# [What this task involves]
Convert the lines below into a JSON list of strings, one string per line, leaving out any blank lines.

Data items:
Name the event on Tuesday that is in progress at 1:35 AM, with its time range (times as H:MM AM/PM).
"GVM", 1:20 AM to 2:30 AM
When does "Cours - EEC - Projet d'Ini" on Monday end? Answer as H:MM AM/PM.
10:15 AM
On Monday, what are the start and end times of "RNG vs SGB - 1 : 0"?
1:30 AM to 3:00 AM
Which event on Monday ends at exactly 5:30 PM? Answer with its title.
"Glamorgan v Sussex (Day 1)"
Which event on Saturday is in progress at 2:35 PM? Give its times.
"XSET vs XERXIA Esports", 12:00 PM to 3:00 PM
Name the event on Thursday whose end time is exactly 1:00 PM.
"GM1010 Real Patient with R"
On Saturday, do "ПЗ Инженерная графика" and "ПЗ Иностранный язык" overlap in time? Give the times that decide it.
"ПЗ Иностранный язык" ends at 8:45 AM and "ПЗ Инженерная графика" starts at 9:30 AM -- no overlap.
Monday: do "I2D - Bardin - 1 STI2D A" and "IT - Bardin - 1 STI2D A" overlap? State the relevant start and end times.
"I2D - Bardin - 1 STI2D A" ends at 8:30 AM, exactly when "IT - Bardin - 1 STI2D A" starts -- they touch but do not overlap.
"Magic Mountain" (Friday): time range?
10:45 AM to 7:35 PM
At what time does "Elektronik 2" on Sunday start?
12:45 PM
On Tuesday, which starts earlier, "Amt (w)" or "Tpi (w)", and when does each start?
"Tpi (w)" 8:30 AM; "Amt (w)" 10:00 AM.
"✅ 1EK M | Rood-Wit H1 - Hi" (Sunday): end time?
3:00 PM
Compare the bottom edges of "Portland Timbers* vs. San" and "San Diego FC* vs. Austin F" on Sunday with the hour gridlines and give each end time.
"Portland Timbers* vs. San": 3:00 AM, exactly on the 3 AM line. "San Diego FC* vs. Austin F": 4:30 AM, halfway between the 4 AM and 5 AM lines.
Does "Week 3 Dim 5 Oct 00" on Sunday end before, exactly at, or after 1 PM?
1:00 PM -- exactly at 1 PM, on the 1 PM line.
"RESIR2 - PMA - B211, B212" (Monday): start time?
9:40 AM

# [Response]
[
  "Name the event on Tuesday that is in progress at 1:35 AM, with its time range (times as H:MM AM/PM).",
  "\"GVM\", 1:20 AM to 2:30 AM",
  "When does \"Cours - EEC - Projet d'Ini\" on Monday end? Answer as H:MM AM/PM.",
  "10:15 AM",
  "On Monday, what are the start and end times of \"RNG vs SGB - 1 : 0\"?",
  "1:30 AM to 3:00 AM",
  "Which event on Monday ends at exactly 5:30 PM? Answer with its title.",
  "\"Glamorgan v Sussex (Day 1)\"",
  "Which event on Saturday is in progress at 2:35 PM? Give its times.",
  "\"XSET vs XERXIA Esports\", 12:00 PM to 3:00 PM",
  "Name the event on Thursday whose end time is exactly 1:00 PM.",
  "\"GM1010 Real Patient with R\"",
  "On Saturday, do \"ПЗ Инженерная графика\" and \"ПЗ Иностранный язык\" overlap in time? Give the times that decide it.",
  "\"ПЗ Иностранный язык\" ends at 8:45 AM and \"ПЗ Инженерная графика\" starts at 9:30 AM -- no overlap.",
  "Monday: do \"I2D - Bardin - 1 STI2D A\" and \"IT - Bardin - 1 STI2D A\" overlap? State the relevant start and end times.",
  "\"I2D - Bardin - 1 STI2D A\" ends at 8:30 AM, exactly when \"IT - Bardin - 1 STI2D A\" starts -- they touch but do not overlap.",
  "\"Magic Mountain\" (Friday): time range?",
  "10:45 AM to 7:35 PM",
  "At what time does \"Elektronik 2\" on Sunday start?",
  "12:45 PM",
  "On Tuesday, which starts earlier, \"Amt (w)\" or \"Tpi (w)\", and when does each start?",
  "\"Tpi (w)\" 8:30 AM; \"Amt (w)\" 10:00 AM.",
  "\"✅ 1EK M | Rood-Wit H1 - Hi\" (Sunday): end time?",
  "3:00 PM",
  "Compare the bottom edges of \"Portland Timbers* vs. San\" and \"San Diego FC* vs. Austin F\" on Sunday with the hour gridlines and give each end time.",
  "\"Portland Timbers* vs. San\": 3:00 AM, exactly on the 3 AM line. \"San Diego FC* vs. Austin F\": 4:30 AM, halfway between the 4 AM and 5 AM lines.",
  "Does \"Week 3 Dim 5 Oct 00\" on Sunday end before, exactly at, or after 1 PM?",
  "1:00 PM -- exactly at 1 PM, on the 1 PM line.",
  "\"RESIR2 - PMA - B211, B212\" (Monday): start time?",
  "9:40 AM"
]